The photosensitivity of lupus patients ( and of others who have diseases the induce photosensitivity) has a pervasive effect on lifestyle. Blithe pronouncements about the manageability of the condition with the use of sunscreens are ill advised. For one thing, sunscreens can be treacherous. My last experiment with one that I bought in Walgreens caused my face to swell so that I looked as though I was suffering from dropsy. Not only did my face swell, but my whole system was put into overdrive and I was ill for about a week.
One well-intentioned site recommends patch testing a new product. Patch test with extreme caution and maybe even medical supervision. I patch tested my new sunscreen twice, once on the inside of my arm and once on the outside. I waited at least 12 hours between tests and another twenty four before putting the lotion (liberally) on my face. Approximately eighteen hours after the last application I started to scratch. First the chin, then the arm. One side of the arm never reacted and the second only mildly.
Not only can sunscreens be harmful, but they are only partially effective. Sunscreen, long sleeves and a hat – all together are helpful. But this get up doesn’t mean its safe to wander around in full sun on a summer afternoon bathed in UV radiation.

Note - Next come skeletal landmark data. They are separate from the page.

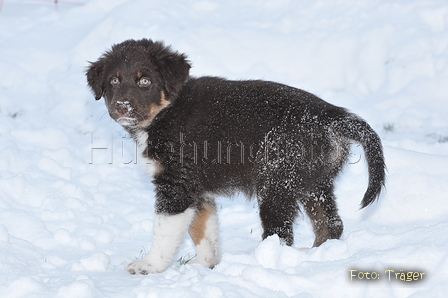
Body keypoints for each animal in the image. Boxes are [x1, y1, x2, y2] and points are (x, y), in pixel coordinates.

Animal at [86, 39, 384, 274]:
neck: (167, 112)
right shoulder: (198, 191)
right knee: (330, 225)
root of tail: (330, 115)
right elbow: (203, 231)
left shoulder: (176, 186)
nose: (122, 106)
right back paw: (316, 256)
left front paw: (149, 266)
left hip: (276, 181)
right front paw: (204, 264)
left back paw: (263, 262)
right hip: (313, 181)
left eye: (145, 81)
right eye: (114, 80)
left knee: (282, 234)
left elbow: (164, 232)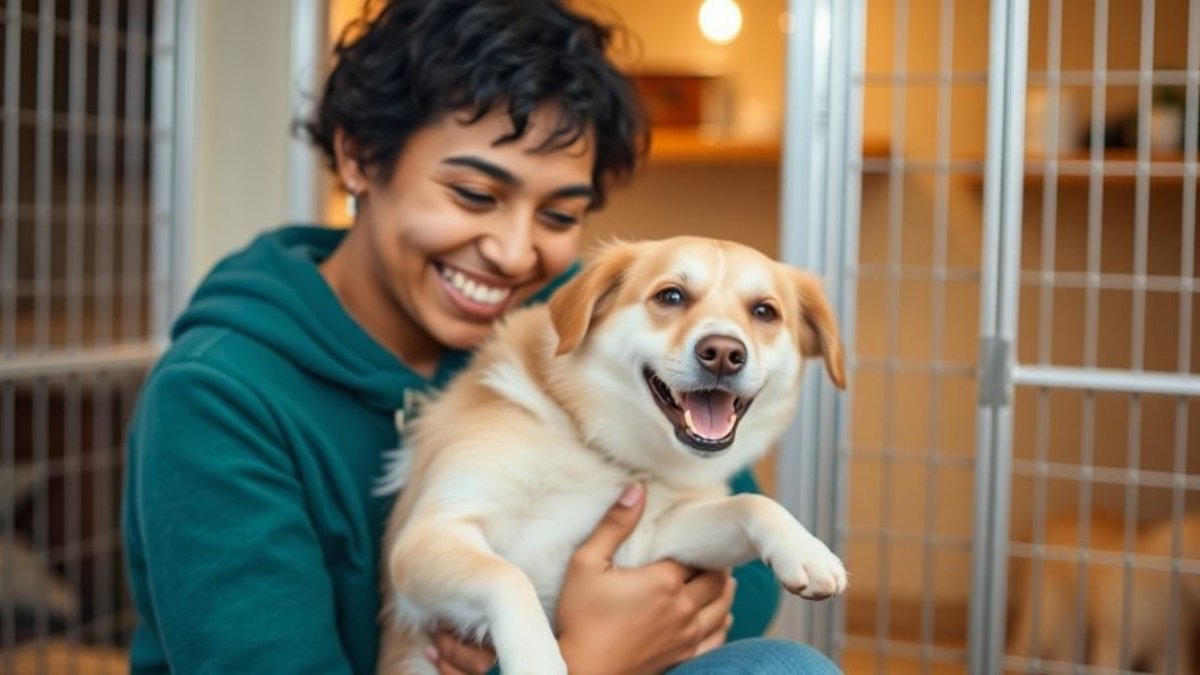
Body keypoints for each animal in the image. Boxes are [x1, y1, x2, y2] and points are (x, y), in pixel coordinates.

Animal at [376, 237, 854, 672]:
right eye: (671, 296)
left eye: (764, 311)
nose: (723, 353)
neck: (598, 445)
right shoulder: (426, 536)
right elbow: (507, 576)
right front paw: (539, 661)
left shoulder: (650, 540)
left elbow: (750, 504)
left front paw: (805, 549)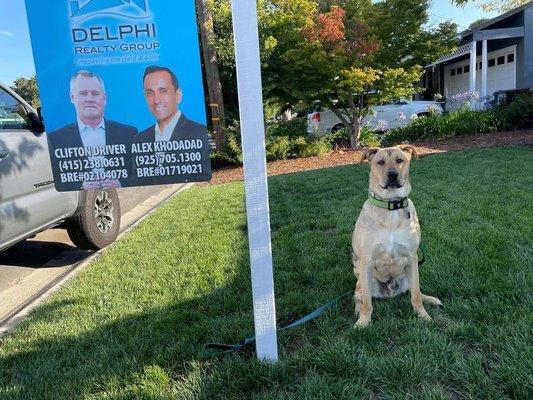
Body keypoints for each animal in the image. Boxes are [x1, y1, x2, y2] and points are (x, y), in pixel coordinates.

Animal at [354, 145, 440, 326]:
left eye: (399, 160)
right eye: (380, 162)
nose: (392, 174)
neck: (391, 205)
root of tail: (390, 293)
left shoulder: (412, 258)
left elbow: (415, 295)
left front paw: (423, 316)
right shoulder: (367, 262)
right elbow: (367, 302)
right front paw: (363, 322)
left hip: (408, 275)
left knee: (416, 291)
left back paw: (431, 299)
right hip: (362, 279)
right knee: (360, 297)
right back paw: (358, 311)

I generally do not expect people to make exceptions for me or put themselves out, whether because of lupus or any other problem I have. However, I think that so many people have an issue with UV radiation (not just those who have lupus) that simple structural modifications can be routinized. Inexpensive filters can be placed over florescent lights, for example. Certainly in a medical setting this should be mandatory.
By A. G. Moore
This isn’t about basketball or hair management; this is about autoimmunity. It seems that one of the latest cuplrits to be discovered in the search for lupus antagonists is something called the neutrophil extracellular trap(see http://www.jimmunol.org/content/187/1/538.short). Neutophils are the most plentiful disease-fighting cells in the immune system. The role of neutrophils is to attack and kill invading organisms. These highly motivated soldiers in the immune system’s army are willing to commit suicide in order to fulfill their mission. They do this by releasing chemicals between the cells. The chemicals from different neutrophils join together and form a trap, which serves as a kind of net to capture and destroy pathogens. In order to release enough of the deadly material to be effective, the neutrophil has to deplete its own supply and die. It does so willingly.
Unfortunately, this ally of the body, in waging war, sometimes does damage to the very organism it seeks to protect. When the NETs (neutrophil extracelluar traps) are floating around in the bloodstream they can cause inflammation.
The discovery of the role that NETs play in the development of inflammation is very important to understanding the mechanism which precipitates lupus flares. The more researchers understand this process, the closer they get to thwarting the process. Not only may it be possible to design better therapies so that many of the damaging effects of lupus can be avoided; it may also be possible, with an understanding of the role that NETs play in inflammation, to find a cure and maybe even prevent lupus.